▶ WHAT IS REQUIRED: Could you copy every line of the data that contains the word "index"?
* * * * *
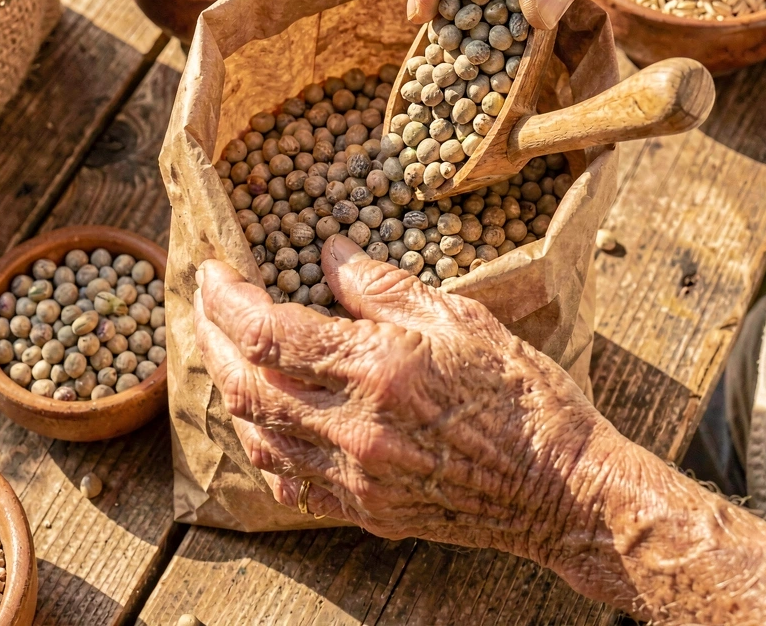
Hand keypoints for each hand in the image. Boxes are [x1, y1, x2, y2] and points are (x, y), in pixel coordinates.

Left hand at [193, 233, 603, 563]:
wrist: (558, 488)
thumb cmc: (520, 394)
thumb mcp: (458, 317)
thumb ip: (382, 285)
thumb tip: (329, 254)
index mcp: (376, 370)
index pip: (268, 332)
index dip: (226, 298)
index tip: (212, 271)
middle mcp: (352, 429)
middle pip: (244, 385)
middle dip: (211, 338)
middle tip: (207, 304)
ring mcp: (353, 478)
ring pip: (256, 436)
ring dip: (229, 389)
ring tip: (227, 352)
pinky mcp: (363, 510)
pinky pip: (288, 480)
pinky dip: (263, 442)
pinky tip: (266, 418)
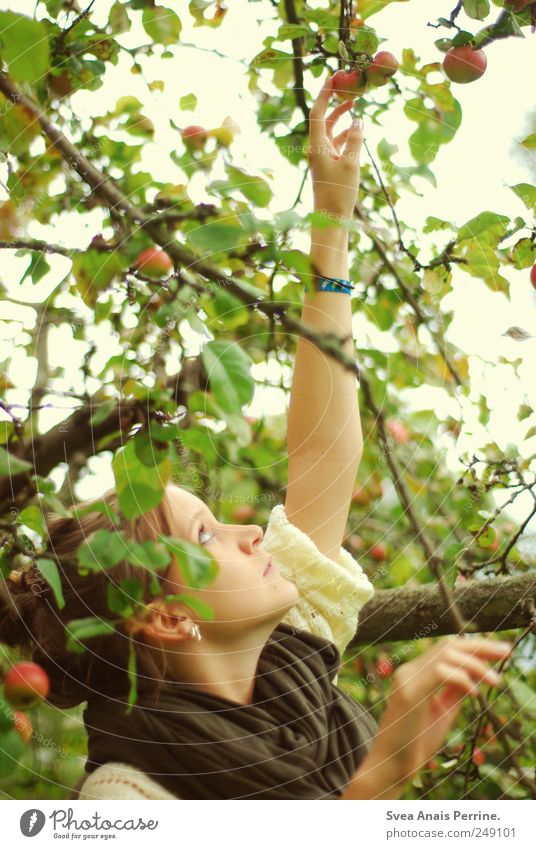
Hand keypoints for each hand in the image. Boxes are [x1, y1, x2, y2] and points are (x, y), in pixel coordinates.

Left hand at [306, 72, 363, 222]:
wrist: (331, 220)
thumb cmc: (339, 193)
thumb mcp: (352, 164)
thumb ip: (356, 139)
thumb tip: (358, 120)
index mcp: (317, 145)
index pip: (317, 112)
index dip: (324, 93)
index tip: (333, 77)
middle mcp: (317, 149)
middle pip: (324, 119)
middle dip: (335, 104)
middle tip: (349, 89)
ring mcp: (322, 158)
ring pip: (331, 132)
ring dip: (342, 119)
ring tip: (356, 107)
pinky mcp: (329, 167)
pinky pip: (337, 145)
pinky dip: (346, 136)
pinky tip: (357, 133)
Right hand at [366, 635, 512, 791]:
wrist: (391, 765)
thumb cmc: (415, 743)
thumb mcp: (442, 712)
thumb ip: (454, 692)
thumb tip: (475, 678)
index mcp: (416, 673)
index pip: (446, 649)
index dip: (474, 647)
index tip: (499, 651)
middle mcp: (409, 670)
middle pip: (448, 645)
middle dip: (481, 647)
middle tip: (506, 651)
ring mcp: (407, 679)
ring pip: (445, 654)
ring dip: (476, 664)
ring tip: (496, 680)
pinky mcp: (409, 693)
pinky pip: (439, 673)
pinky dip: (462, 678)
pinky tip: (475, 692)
* * * * *
▶ RESPONSE BELOW:
index mcp: (376, 370)
index pip: (268, 332)
index dip: (226, 298)
index tip: (212, 271)
index mcp: (317, 145)
index pip: (317, 112)
index dip: (324, 93)
index tip: (333, 77)
index mcp: (416, 673)
index pip: (446, 649)
index dip: (474, 647)
index tip: (499, 651)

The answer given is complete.